When I woke up, I checked my phone and it was 4pm. I got a text message from a colleague saying the cyclone was over. The calm returned. I headed outside. There were trees everywhere. I wasn’t sure about the damage in my township, or about any damage in Rockhampton itself. I also noticed phone coverage has significantly weakened – the cyclone knocked out cell phone service.  The air was also very humid as the cyclone sucked out all the air.


I was thankful that I was safe and I went back in the house. With no power, I tried to find more ways to pass time. I did eventually fall to sleep again despite the humidity and lack of power. The next day, a surprise happened. It was sunny. I took this opportunity to have a walk in my township. Trees everywhere, but fortunately no power lines down in my area. I called my parents again letting them know I was safe. While looking at the damage, I had tears in my eyes. This was the first major cyclone I had been in and I was so grateful to have survived the storm.

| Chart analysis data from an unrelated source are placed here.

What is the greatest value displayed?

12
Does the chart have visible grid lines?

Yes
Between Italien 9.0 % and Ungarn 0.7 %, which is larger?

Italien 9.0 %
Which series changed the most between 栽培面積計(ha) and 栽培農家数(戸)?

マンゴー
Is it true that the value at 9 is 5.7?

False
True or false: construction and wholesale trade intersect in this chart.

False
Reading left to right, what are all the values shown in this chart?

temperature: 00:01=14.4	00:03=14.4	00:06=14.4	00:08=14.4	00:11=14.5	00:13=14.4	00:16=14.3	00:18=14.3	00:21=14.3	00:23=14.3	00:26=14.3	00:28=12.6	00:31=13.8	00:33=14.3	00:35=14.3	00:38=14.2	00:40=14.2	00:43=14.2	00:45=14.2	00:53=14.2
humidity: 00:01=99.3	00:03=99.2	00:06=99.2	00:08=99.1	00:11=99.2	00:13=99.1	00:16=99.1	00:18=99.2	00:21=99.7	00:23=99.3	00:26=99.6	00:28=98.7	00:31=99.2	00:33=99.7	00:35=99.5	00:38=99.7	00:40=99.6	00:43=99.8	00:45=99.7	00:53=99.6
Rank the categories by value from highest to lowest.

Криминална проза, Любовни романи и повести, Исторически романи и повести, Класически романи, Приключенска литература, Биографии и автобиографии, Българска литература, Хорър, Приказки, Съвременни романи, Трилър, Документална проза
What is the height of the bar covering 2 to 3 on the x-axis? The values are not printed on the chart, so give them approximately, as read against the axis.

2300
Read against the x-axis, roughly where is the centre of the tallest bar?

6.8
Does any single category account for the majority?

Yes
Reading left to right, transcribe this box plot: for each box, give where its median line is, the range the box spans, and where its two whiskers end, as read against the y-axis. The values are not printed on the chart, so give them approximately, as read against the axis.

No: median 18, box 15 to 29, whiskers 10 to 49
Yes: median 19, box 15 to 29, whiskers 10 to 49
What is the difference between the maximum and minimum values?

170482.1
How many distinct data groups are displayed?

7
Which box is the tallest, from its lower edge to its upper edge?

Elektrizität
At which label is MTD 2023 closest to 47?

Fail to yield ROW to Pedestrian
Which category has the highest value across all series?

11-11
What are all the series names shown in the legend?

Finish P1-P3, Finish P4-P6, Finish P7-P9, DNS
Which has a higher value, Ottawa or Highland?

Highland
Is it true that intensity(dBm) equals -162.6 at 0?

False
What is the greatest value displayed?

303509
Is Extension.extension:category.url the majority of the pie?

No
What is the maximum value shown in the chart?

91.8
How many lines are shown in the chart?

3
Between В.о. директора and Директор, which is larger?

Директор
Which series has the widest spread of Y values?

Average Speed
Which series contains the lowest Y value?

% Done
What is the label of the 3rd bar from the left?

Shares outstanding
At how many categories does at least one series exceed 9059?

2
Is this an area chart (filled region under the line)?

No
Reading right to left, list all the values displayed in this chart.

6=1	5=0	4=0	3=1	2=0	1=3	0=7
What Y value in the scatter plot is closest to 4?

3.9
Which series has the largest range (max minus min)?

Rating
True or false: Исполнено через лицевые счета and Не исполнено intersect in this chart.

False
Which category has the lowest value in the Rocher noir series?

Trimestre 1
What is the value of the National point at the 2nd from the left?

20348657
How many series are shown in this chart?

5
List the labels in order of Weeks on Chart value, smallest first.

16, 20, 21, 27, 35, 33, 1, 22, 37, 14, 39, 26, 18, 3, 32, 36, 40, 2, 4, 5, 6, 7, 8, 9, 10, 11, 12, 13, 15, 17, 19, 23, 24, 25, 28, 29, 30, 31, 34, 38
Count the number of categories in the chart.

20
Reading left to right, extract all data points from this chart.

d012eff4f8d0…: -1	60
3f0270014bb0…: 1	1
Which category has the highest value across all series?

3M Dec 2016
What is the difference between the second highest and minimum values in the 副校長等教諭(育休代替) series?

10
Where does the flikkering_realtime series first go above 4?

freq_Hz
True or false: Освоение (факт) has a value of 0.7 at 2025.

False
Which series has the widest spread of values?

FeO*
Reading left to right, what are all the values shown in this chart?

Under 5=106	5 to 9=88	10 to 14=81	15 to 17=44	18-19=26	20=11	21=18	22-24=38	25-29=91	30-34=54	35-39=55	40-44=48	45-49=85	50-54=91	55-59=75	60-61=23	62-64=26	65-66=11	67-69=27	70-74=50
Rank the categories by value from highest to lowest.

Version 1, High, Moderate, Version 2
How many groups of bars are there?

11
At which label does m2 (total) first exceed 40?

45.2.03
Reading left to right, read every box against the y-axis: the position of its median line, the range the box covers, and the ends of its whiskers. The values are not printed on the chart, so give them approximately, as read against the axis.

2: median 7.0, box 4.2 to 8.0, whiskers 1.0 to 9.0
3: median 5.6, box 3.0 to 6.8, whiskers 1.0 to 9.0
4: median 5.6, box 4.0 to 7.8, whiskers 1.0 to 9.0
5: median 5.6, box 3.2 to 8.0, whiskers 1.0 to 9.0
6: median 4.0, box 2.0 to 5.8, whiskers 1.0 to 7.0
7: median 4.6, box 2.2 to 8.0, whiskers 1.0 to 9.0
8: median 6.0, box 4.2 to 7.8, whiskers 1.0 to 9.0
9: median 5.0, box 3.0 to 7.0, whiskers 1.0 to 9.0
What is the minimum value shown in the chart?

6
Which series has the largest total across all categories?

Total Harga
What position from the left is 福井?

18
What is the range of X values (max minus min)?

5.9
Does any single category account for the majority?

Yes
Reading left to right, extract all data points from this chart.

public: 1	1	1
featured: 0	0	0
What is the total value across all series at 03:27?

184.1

By midday I got sick of eating canned food. I took a risk and headed in to town that Saturday afternoon. Firstly, there was no power at the intersection between the entrance to my township and the Capricorn Highway. Down the road, the amount of rain flooded the lagoons – the water almost spilled over on to the Capricorn Highway. Driving in to Rockhampton, the full extent of the damage was realised. The main casualty was trees – and heaps of them were down. Traffic lights were still off and road sign debris everywhere.  Then you hit the CBD and there was power! There were long queues for petrol at the only petrol station with power, and at Hungry Jacks and McDonalds. There also was a working ATM which I used to get out emergency funds. I also got myself a pizza as Pizza Hut was open. Finally, no more baked beans!

Power was not restored to my house until Wednesday so that would have been 5 days and 6 nights without power. During that time I still had to go to work, and it was very taxing emotionally. Once power was restored however, I had a sense that normality has returned. I was able to catch up on the media coverage of Cyclone Marcia.

Video credit to Australian TV Fan on YouTube.

Thank you to the Ergon Energy crew for the hard work they had put in to restore power in such a small timeframe. Many thanks to the Defence Forces and other organisations helping Central Queensland get back on its feet.

This will be a story I will never forget.